=== Work required ===
Please report how many lines below contain "right", writing nothing except the number.

=== Given records ===
------------------------------------------------------------------------
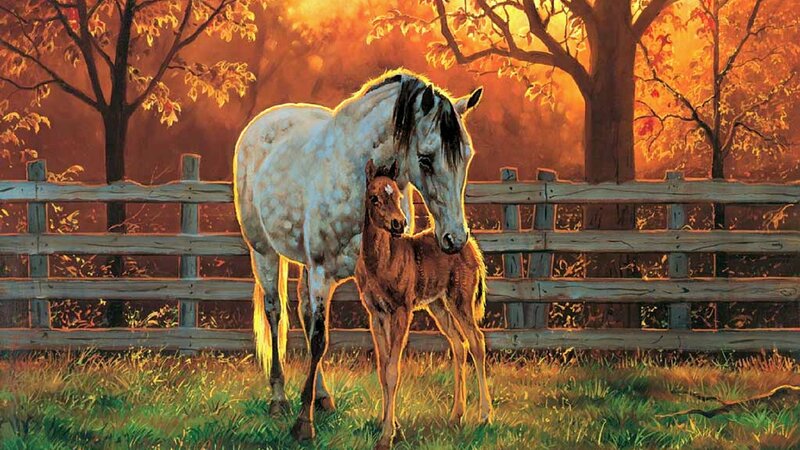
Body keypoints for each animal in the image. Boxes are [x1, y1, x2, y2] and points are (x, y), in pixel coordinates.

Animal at [355, 160, 491, 450]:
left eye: (397, 195)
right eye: (374, 198)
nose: (399, 223)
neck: (381, 263)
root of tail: (469, 245)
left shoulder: (401, 311)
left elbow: (393, 370)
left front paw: (387, 435)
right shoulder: (376, 314)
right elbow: (382, 369)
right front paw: (388, 424)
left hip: (460, 300)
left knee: (476, 341)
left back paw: (485, 415)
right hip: (438, 305)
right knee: (459, 344)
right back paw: (456, 415)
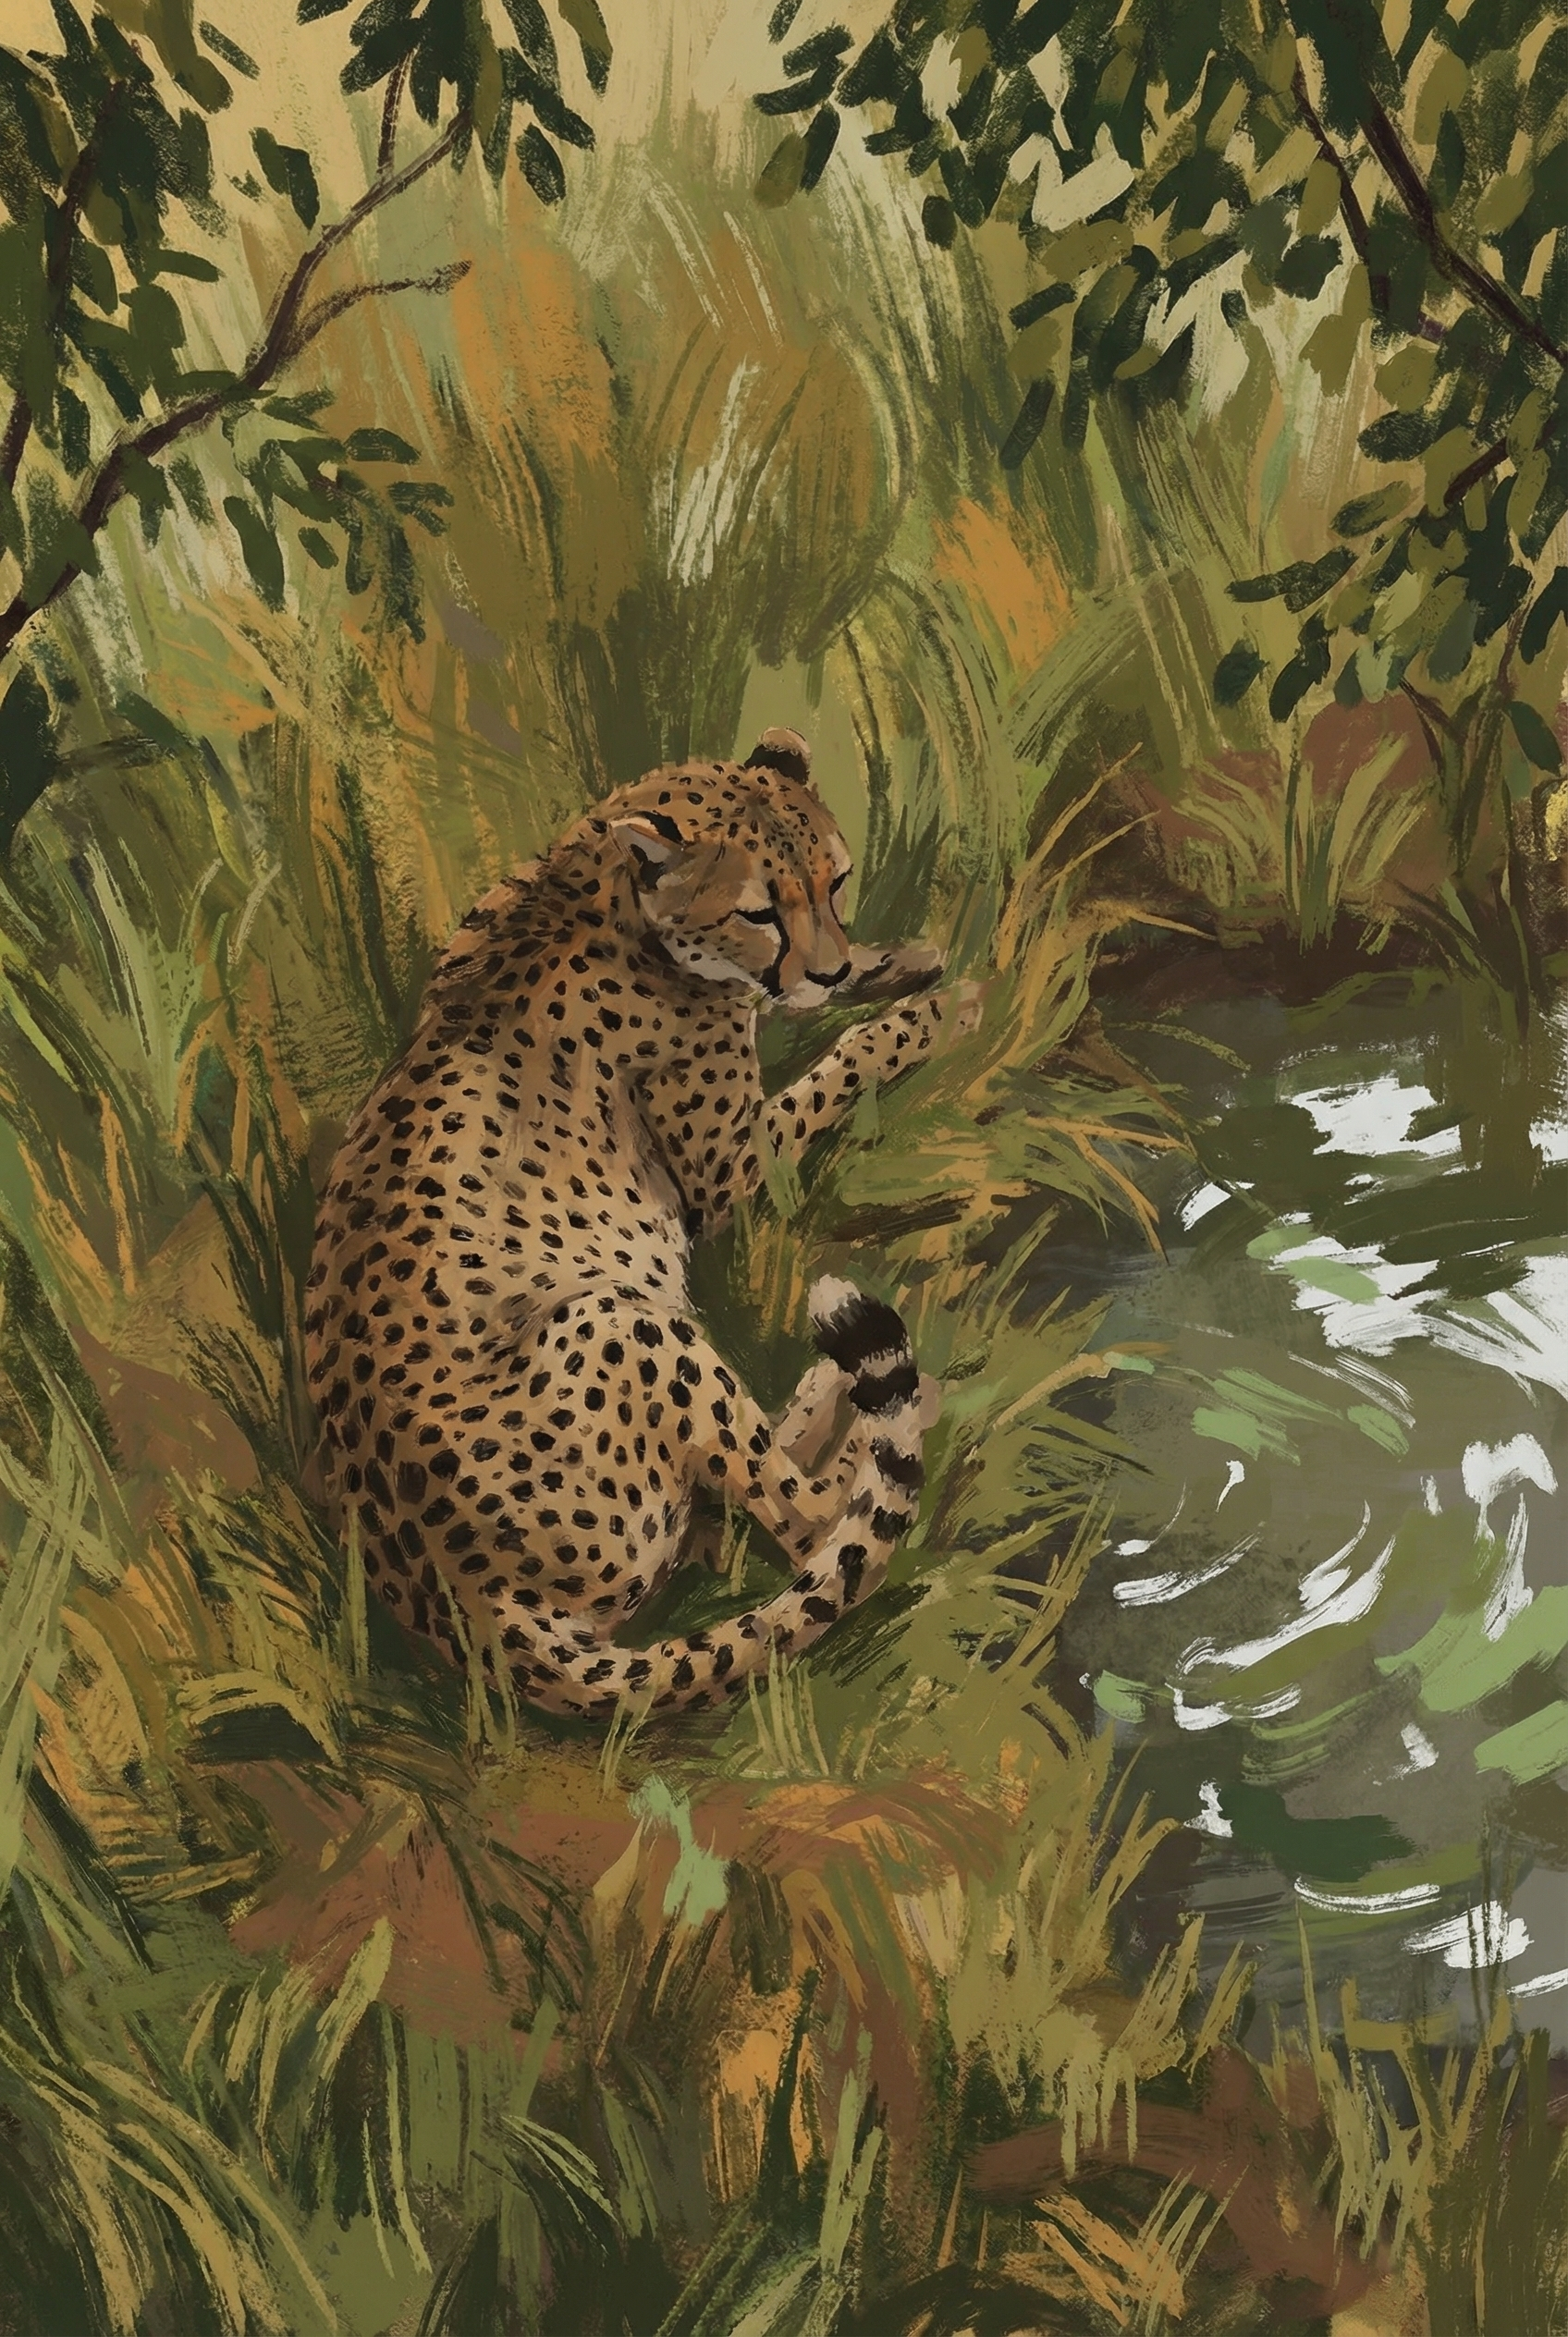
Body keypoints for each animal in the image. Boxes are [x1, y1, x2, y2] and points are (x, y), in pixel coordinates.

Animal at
------------------------------------------------------------------------
=== Result of the task ===
7